01 August 2009

Family

I never really thought I'd say this, but I will miss my family very very much. Everyone--from relatives on both sides, to my own, including my mother.

Honestly, I have no more reason to be bitter or estranged from anyone; everyone's gotten older, wised up, or calmed down. My mother has been nothing but kind and helpful this year. I feel like a jerk for holding grudges from the past. From a time when I was impetuous and young. Things change, and people age, and don't want to keep rifts.

I feel that fuzzy feeling now, when I talk and see my aunts, uncles and parents. I wish I could have been closer--but I know that's retrospective impossibility. I think if I had been closer over these past years (that I've been gone from home), I wouldn't feel this way now.

My aunts and uncles love me. My parents love me, and because of our history, I think they do not know how to approach me or become involved in my life. They fear losing me, and this makes me feel ashamed and sad.

Now, it's a little too late for me to come home more often; I started off and set this course of traveling, flying to so many places, making my home not in LA. I feel guilty for the family I abandoned. But nothing is ever too late.

My grandfather's funeral involved a long ceremony with monks and singing/chanting. My father's speech was very good--he was calm but not neither too collected/poised or emotional. His cadence was soothing and touching. I've always been proud of my father and have looked up to him. It makes me proud to have some of his qualities (his smile!). I also feel proud to have some of my mother's characteristics, as well. They are good people. No one is perfect.

My grandmother always asks for me--I am the one grandchild who is hardly ever in LA, and she only gets to see me once a year at Christmas. I love her very much, and every time she asks for me--or when one of my aunts or uncles tell me she's been asking for me, I feel guilty. She is proud. Actually, all my aunts and uncles and grandparents are proud of me.

Everyone seems to think I'm brave. I don't feel very brave. I feel like I complain all the time, and I'm pretty sure I'm a mean person. I don't really like to admit that, though. We're all good people, but not perfect, I guess.

I met my grandmother's sisters, whom I only vaguely remember from when I was very very young--one of them, the one I don't remember at all (probably because she lives in Dallas), immediately changed out of her monk's clothes from the ceremony at the restaurant into a really trendy distressed tee (like something a 19 year-old would wear at the mall), and some pretty hip looking baggy shorts-which-almost-look-like-a-skirt. She's probably in her early 70s, but she looked really good.

After dinner, in the parking lot at NBC Restaurant in Monterey Park, she told me how she bought those shorts in Beijing, and how I should go there, because it's such a hip and cool place with awesome nightlife for youngsters such as myself. She said she went there and to Shanghai and some girl who wanted to practice her English took my grand-aunt around to all the "happening" spots underground in Beijing.

My grand-aunt also told me to do well at Columbia, and marry a senator who will one day be President. She said, "Now that Obama's president, it's possible for you to be first lady!" or something like that. Her thoughts aren't so different from my mother, who told me (after I signed the lease on my apartment) that I should start looking for suitable partners and that "It's okay to get married while you're still in school."

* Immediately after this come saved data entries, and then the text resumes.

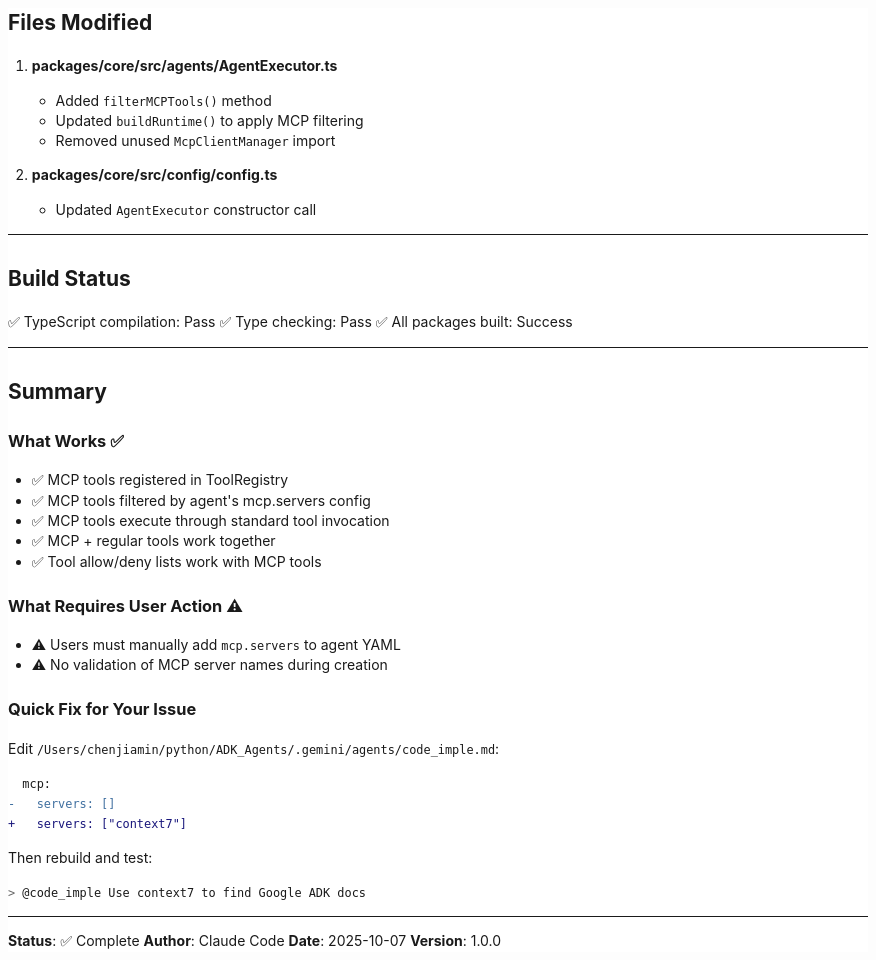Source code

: 
## Files Modified

1. **packages/core/src/agents/AgentExecutor.ts**
   - Added `filterMCPTools()` method
   - Updated `buildRuntime()` to apply MCP filtering
   - Removed unused `McpClientManager` import

2. **packages/core/src/config/config.ts**
   - Updated `AgentExecutor` constructor call

---

## Build Status

✅ TypeScript compilation: Pass
✅ Type checking: Pass
✅ All packages built: Success

---

## Summary

### What Works ✅

- ✅ MCP tools registered in ToolRegistry
- ✅ MCP tools filtered by agent's mcp.servers config
- ✅ MCP tools execute through standard tool invocation
- ✅ MCP + regular tools work together
- ✅ Tool allow/deny lists work with MCP tools

### What Requires User Action ⚠️

- ⚠️ Users must manually add `mcp.servers` to agent YAML
- ⚠️ No validation of MCP server names during creation

### Quick Fix for Your Issue

Edit `/Users/chenjiamin/python/ADK_Agents/.gemini/agents/code_imple.md`:

```diff
  mcp:
-   servers: []
+   servers: ["context7"]
```

Then rebuild and test:
```bash
> @code_imple Use context7 to find Google ADK docs
```

---

**Status**: ✅ Complete
**Author**: Claude Code
**Date**: 2025-10-07
**Version**: 1.0.0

There's all this push from my relatives for me to get married. It's really bizarre. I don't really share my love life with anyone in my family, mostly because sharing personal information with my mother has never been a good thing, and second, because I don't want to jinx what I do have. I don't want to share it.

But have I mentioned how lately, in the past two years, I've really been hearing my biological clock ticking? It's weird, I know, but I keep thinking about my future child/ren. It's so real that it's palpable. I don't really understand it, especially since I feel young still, but the impulse persists and never diminishes. It's strange to me that I think about my child before even thinking about marriage. I think I'm scared of marriage. Or, scared of a wedding, and scared that whoever is crazy enough to want me will eventually leave me, or turn into a stranger out of nowhere one day. That terrifies me. How will I never know?

I want a happy ending, or like, a solid ending, but I'm not sure if it's possible.

I realize that my parents' families are full of so much love. My mother has eleven siblings, my father, nine. My father's mother, whose sisters I remet today, didn't have many children. But when I looked around the restaurant today, and saw all the kids, the couples--I could see all the love between my now-deceased grandfather and grandmother, how it has been passed down and is shared with all of their children and grandchildren. What a lucky life my grandfather lived. To have given the gift of love over and over.

I want to be a part of this. I don't want to begrudge anyone. I want love in my life. To give, and foster love throughout my bloodline.

I write this just as I'm about to head to the airport, where I'll fly alone to NY, and then move into my new apartment, where I'll be alone (at least until Mindy comes).

The loneliness I bear, is the loneliness I bred.